Researchers say health systems have all but collapsed and most agricultural land – a major employer and once touted as a model for Africa’s development – has been taken out of use.

Gibril Ibrahim, the finance minister in the army-allied government, said in early March that Sudan had lost “80 percent of its revenue.”

The situation became even more dangerous days later when the energy minister declared force majeure over a “major rupture” of an oil pipeline. Oil exports through neighboring South Sudan bring in tens of millions of dollars a month.

For desperate civilians, almost all that’s left is mutual aid: volunteers organizing soup kitchens, evacuation plans and emergency medical care.

“The world continues to turn a blind eye,” said Will Carter, Sudan country director of the Norwegian Refugee Council, which along with Médecins Sans Frontières is one of the few humanitarian organizations still operating on the ground.

He said the anniversary of the war was a “milestone of shame” and accused the international community of “allowing this disaster to worsen”.

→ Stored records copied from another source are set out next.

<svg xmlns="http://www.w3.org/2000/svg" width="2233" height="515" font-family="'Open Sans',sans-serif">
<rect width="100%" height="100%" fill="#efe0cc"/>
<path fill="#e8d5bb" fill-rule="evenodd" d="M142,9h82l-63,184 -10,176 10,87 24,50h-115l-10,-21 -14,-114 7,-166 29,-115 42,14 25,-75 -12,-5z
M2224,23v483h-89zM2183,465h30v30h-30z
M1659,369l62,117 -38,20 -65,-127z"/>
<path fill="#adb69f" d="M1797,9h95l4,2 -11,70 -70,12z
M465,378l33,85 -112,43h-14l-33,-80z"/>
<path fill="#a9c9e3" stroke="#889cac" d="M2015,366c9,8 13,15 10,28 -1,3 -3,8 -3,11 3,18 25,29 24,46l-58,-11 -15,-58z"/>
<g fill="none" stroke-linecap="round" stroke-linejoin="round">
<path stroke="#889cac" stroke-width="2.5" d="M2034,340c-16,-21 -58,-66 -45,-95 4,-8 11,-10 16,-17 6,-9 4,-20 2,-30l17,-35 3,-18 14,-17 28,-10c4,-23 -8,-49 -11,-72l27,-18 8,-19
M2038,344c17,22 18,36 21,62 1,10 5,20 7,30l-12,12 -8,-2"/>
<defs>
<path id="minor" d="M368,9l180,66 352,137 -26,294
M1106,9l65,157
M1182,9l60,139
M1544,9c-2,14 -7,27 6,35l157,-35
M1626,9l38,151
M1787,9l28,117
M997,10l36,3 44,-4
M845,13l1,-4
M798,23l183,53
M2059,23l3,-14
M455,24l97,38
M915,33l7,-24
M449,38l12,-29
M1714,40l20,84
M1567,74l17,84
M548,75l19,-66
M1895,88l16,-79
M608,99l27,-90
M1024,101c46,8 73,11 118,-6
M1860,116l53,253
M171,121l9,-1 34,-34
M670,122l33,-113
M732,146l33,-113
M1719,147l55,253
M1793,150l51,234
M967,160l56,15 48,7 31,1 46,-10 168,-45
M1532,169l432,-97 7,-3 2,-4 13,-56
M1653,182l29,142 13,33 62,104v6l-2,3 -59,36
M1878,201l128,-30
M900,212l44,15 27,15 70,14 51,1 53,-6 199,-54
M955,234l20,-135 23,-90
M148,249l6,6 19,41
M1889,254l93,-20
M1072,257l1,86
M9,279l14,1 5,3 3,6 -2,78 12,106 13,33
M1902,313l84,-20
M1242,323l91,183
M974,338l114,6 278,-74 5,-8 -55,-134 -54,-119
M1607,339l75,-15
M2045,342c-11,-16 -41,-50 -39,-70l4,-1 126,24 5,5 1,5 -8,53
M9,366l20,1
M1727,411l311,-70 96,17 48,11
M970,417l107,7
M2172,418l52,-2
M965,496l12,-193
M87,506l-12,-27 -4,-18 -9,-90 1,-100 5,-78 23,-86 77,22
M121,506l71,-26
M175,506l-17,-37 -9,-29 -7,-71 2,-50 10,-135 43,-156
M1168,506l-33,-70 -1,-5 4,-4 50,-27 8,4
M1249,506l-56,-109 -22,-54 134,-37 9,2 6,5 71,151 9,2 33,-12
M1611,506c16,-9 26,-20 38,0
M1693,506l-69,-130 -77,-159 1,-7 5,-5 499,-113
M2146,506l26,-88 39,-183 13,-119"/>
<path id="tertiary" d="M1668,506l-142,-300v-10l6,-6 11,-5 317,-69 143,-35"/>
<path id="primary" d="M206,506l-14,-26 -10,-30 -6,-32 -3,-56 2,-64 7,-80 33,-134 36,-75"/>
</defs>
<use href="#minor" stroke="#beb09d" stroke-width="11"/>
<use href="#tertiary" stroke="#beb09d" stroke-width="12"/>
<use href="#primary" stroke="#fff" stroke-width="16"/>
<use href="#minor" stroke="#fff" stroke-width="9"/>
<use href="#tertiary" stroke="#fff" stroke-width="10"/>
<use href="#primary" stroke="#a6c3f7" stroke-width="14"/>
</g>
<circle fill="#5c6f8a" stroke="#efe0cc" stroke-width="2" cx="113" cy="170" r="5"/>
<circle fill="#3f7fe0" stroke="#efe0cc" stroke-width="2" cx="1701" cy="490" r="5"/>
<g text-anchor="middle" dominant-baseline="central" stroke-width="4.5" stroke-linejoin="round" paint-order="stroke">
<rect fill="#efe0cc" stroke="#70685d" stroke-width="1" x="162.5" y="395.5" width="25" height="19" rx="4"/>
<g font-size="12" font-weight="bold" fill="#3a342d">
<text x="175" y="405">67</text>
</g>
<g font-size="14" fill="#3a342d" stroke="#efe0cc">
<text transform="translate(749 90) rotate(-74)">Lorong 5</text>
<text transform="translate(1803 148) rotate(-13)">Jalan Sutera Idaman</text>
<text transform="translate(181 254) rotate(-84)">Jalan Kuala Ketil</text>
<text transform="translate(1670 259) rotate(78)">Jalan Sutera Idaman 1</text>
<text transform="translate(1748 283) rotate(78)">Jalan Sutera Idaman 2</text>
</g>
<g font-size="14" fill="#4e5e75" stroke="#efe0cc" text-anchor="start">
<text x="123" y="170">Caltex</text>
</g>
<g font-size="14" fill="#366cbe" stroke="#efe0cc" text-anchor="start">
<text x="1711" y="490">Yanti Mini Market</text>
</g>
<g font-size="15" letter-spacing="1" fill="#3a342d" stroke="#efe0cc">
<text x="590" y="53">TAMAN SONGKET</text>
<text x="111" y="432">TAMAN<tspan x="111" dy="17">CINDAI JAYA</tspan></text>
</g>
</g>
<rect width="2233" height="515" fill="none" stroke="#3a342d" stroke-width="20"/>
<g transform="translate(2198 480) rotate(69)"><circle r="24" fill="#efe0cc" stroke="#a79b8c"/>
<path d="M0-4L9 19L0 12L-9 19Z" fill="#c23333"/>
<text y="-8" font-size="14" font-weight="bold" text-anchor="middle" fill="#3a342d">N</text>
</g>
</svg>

FILE - Fighting between two rival Sudanese generals continues as smoke billows south of Khartoum on May 29, 2023.

FILE – Fighting between two rival Sudanese generals continues as smoke billows south of Khartoum on May 29, 2023.

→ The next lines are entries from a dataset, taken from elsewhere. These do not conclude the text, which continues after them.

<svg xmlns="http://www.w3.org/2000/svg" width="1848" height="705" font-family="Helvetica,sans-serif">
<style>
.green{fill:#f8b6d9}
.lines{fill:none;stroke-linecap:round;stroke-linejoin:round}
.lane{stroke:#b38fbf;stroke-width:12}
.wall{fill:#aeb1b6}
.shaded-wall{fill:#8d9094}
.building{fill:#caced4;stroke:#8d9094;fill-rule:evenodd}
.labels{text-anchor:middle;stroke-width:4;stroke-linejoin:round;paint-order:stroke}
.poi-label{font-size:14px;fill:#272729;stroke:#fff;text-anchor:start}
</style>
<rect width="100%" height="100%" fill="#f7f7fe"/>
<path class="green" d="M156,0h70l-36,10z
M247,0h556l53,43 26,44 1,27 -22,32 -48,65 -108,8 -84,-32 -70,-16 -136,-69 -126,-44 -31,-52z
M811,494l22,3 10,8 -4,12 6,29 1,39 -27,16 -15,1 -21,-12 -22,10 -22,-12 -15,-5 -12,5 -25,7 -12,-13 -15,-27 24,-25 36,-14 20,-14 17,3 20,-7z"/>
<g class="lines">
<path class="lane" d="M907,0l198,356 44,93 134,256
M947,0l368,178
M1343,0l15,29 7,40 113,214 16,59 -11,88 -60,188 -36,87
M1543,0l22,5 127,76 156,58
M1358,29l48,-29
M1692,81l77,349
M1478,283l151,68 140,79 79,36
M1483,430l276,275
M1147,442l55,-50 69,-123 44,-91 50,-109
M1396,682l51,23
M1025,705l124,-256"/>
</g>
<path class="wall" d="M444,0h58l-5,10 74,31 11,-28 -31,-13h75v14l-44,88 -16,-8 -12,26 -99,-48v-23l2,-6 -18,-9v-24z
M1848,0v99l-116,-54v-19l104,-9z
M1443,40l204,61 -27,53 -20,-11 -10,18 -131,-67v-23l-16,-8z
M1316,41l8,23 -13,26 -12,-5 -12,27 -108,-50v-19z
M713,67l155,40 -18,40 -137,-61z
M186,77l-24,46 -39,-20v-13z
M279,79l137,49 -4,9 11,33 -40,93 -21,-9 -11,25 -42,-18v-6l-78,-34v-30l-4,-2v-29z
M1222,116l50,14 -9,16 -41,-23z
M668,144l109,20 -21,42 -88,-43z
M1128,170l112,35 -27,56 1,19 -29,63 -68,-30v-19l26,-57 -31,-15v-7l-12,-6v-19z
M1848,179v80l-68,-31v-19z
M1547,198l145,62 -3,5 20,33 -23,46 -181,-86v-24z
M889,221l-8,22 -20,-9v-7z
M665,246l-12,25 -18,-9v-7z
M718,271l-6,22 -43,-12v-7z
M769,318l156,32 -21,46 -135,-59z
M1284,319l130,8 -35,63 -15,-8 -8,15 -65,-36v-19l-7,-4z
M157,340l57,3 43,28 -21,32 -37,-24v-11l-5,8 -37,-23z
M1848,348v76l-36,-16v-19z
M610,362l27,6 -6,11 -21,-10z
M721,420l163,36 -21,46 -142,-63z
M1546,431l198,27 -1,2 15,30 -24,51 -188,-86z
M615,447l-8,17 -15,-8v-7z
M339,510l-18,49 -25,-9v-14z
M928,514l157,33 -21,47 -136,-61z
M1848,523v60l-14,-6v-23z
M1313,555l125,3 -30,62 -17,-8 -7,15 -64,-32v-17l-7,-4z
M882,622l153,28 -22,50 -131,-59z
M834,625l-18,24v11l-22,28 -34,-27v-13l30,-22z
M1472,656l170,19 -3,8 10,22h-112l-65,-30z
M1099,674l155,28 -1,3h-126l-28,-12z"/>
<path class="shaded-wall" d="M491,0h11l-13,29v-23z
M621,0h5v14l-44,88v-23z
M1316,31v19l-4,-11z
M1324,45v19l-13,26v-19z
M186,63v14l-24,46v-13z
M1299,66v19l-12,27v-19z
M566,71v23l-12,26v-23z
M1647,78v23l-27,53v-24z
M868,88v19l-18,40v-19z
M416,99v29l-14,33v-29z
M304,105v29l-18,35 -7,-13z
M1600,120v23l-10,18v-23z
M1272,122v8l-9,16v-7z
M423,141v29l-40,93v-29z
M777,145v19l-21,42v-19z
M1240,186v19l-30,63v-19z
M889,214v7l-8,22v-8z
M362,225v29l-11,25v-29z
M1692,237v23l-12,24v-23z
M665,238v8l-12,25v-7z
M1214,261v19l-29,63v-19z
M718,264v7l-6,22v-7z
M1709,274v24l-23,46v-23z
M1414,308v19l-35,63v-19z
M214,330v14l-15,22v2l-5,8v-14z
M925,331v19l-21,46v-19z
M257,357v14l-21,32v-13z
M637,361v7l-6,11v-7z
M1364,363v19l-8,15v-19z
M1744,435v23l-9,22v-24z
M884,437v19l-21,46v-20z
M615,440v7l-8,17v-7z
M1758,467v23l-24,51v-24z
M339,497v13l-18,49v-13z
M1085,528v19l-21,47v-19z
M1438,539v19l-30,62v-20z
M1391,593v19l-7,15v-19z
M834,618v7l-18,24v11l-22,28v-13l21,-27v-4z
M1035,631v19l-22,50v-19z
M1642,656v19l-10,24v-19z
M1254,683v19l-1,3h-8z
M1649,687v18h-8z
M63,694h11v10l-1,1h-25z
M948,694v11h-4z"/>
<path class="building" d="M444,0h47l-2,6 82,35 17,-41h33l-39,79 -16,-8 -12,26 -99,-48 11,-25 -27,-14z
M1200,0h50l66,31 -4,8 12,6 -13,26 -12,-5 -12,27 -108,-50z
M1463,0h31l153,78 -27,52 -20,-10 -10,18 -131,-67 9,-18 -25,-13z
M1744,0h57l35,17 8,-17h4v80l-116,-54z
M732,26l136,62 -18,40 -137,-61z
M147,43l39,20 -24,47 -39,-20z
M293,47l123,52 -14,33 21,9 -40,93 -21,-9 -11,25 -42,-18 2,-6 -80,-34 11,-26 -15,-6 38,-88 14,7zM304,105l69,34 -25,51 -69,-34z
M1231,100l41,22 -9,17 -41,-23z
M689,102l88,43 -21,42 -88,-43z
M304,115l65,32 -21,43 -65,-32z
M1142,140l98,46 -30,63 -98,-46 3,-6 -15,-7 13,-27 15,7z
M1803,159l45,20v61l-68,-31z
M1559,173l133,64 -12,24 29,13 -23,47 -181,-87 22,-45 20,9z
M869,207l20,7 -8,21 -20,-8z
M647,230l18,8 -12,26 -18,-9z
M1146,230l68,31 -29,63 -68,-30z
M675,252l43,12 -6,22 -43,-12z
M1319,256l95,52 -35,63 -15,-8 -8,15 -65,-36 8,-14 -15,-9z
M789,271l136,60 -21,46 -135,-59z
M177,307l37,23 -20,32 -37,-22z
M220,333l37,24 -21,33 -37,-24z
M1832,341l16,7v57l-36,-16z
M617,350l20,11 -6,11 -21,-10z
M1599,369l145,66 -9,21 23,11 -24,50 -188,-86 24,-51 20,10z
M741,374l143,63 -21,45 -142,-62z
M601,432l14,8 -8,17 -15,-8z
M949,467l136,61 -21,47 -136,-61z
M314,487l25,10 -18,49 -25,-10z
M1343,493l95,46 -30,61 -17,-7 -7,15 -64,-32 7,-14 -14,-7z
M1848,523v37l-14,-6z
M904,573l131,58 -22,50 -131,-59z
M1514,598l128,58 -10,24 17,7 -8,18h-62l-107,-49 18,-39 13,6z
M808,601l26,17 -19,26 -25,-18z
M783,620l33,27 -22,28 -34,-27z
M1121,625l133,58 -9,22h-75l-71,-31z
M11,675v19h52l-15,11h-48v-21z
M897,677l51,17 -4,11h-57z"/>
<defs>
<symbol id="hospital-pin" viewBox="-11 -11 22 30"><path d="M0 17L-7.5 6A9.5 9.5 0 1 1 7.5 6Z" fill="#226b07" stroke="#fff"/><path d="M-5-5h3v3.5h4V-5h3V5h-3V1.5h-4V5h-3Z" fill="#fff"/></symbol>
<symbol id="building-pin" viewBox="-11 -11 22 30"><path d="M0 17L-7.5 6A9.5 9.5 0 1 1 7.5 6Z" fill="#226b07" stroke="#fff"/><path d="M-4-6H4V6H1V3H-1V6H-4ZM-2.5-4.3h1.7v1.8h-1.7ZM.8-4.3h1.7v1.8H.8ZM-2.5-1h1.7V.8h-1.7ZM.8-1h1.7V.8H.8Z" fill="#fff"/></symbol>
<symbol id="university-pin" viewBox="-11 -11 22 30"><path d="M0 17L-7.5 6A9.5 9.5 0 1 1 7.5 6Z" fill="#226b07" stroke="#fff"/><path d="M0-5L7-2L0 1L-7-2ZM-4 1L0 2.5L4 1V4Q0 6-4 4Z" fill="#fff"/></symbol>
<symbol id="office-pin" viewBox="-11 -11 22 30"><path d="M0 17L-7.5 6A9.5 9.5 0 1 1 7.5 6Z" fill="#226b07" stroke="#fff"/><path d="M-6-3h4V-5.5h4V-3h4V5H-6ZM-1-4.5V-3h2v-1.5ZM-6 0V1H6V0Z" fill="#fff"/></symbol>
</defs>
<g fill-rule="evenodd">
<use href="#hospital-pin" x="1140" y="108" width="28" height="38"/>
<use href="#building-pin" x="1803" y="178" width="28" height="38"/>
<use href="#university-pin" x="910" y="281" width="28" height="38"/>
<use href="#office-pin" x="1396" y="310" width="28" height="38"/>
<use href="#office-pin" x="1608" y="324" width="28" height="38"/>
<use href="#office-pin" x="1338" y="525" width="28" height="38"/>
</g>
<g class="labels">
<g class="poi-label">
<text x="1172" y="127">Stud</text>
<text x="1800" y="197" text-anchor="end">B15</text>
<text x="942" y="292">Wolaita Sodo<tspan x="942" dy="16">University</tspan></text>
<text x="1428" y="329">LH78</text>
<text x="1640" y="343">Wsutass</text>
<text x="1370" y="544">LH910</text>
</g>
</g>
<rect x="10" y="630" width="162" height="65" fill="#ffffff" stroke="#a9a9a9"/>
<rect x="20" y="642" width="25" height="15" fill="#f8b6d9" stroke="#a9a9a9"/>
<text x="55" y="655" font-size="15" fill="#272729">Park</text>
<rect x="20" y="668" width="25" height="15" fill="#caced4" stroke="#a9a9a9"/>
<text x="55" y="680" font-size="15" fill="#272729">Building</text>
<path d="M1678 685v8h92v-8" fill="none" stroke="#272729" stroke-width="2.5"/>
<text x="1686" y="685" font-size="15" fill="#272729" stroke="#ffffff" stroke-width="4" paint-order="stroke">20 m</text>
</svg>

On the ground, Doctors Without Borders now controls much of the capital and West Darfur.

The paramilitary forces are derived from the feared Janjaweed militia, which was unleashed by the government of former strongman Omar al-Bashir to suppress an ethnic insurgency.

The International Criminal Court (ICC) has charged Bashir with genocide, crimes against humanity and war crimes since 2003, but Sudanese authorities never handed him over after overthrowing him after mass protests in 2019.

‘Pure evil’

In the current war, government forces use air power to bomb ground targets but have failed to recapture much of the territory and have been accused of attacking civilians.

“Ultimate victory is impossible,” said a former military officer who requested anonymity.

Sudanese analyst Mohamed Latif agreed, telling AFP that a win was “impossible” for both sides at the moment.

“Their troops are exhausted and their supplies are running out,” Latif said.

However, human rights groups say there is no shortage of abuses against civilians.

“What is happening is bordering on pure evil,” Clementine Nquita-Salami, the U.N. humanitarian coordinator for Sudan, said early in the war.

The army recently took over houses in Khartoum’s twin city of Omdurman, after Médecins Sans Frontières seized similar houses early in the fighting, according to the pro-democracy Lawyers’ Council.

Like other volunteer groups across Sudan, the Lawyers Committee has spent the past year painstakingly documenting a variety of violations, including summary executions, the use of sexual violence as a weapon of war, and the forced recruitment of children.

The International Criminal Court is currently investigating ethnic-based killings in Darfur, mainly carried out by Forces Without Borders, and has said it has “reasons to believe” atrocities were being committed by both sides.

International mediation efforts produced only a declaration of armistice, which was quickly violated.

A call for a ceasefire issued by the United Nations Security Council last month also failed to end the war, as did Western sanctions.

De Waal said the war was “a maelstrom of transnational conflict and global competition that has the potential to trigger a wider regional crisis”.

Experts say both sides are seeking regional support, with the United Arab Emirates being portrayed as the main foreign backer of Forces Without Borders, which its leaders deny.

Washington has said talks could restart around April 18, but military-aligned prosecutors have since taken action against civilian leaders the international community views as potential partners.

Still, de Waal said, “it should not be difficult to reach consensus across Africa and the Middle East that state collapse is in no one’s interest.”

Faced with these complex realities, Amir Sohail, a displaced person taking refuge in Darfur’s Abu Shouk camp, has a simple hope: “God will help us achieve peace this year.”